3. De aanvraag gaat vergezeld van een begroting en een bouwkundige schets van de situatie voor en de situatie na de uitvoering van het project ter onderbouwing van de noodzaak van een extra bijdrage bovenop de standaardbijdrage.

4. Bij de aanvraag dient, overeenkomstig hetgeen in het formulier is vermeld, inzicht te worden gegeven in:

a. het project, waarbij in elk geval per vestiging en per sector wordt vermeld dat de bijdrage wordt aangevraagd voor aanpassing, en

b. in de noodzaak van een extra bijdrage bovenop een standaardbijdrage.

Artikel 10

Bijzondere omstandigheden

In zeer bijzondere omstandigheden kan de minister ten gunste van de aanvrager, niet zijnde het bevoegd gezag van een AOC, van de criteria, genoemd in artikelen 8 en 9, afwijken.

Paragraaf 4

Subsidieverlening

Artikel 11

Verlening van de standaard bijdrage

De minister geeft uiterlijk 1 maart 2006 een beschikking op de aanvragen, bedoeld in artikel 8, eerste lid.

Artikel 12

Verlening van de extra bijdrage

1. De minister geeft uiterlijk 1 juli 2006 een beschikking op de aanvragen, bedoeld in artikel 9, eerste lid, onder a.

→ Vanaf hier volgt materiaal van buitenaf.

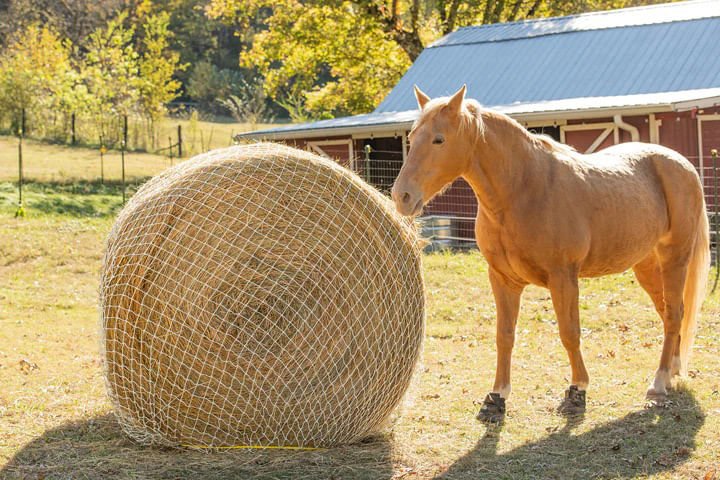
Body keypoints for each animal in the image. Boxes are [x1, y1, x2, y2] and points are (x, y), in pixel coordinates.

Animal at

2. De minister geeft uiterlijk 1 oktober 2006 een beschikking op de aanvragen, bedoeld in artikel 9, eerste lid, onder b.

Artikel 13

Formele afwijzingsgronden

Onverminderd artikel 4:35 van de Algemene wet bestuursrecht en artikel 9 van de Wet overige OCenW-subsidies kan de minister de subsidieverlening geheel of gedeeltelijk weigeren indien de beoordeling van het project leidt tot de bevinding dat het geheel of gedeeltelijk niet in overeenstemming is met de vereisten van deze regeling.

Paragraaf 5

Verplichtingen van de subsidieontvanger

Artikel 14

Verplichtingen verbonden aan de subsidie

1. Aan de subsidie is de verplichting verbonden, dat:

a. het project wordt gerealiseerd binnen 18 maanden nadat de subsidie is verleend, wanneer het een aanpassing of nieuwe inrichting betreft, en binnen 30 maanden nadat de subsidie is verleend, wanneer het vervangende nieuwbouw betreft, en

b. het bevoegd gezag een verklaring stuurt binnen 3 maanden nadat het project is gerealiseerd naar CFI.

2. Het bevoegd gezag dient tenminste 3 maanden voor afloop van de periodes, genoemd in het eerste lid, onder a, een gemotiveerd verzoek in om verlenging bij CFI, indien het project niet gerealiseerd kan worden binnen die periodes.

3. Bij de aanpassing of nieuwbouw ten behoeve van de praktijkgerichte leeromgeving moeten de nadere richtlijnen voor de bouwkundige invulling daarvan worden gevolgd; deze richtlijnen zullen voor 1 maart 2006 worden gepubliceerd.

Artikel 15

Meldingsplicht bij wijziging project

De subsidie-ontvanger doet onverwijld mededeling aan de minister, indien de aanvrager de subsidie anders wil aanwenden dan aangegeven in de aanvraag.

Artikel 16

Verantwoording

1. De subsidie wordt door scholen met lumpsumbekostiging verantwoord in de jaarrekening die op dat jaar betrekking heeft. Daarbij wordt ook de bouwkundige prestatieverklaring betrokken als bedoeld in artikel 17.

2. De verklaring van de accountant bij de jaarrekening omvat tevens een oordeel over de rechtmatige besteding van deze subsidie.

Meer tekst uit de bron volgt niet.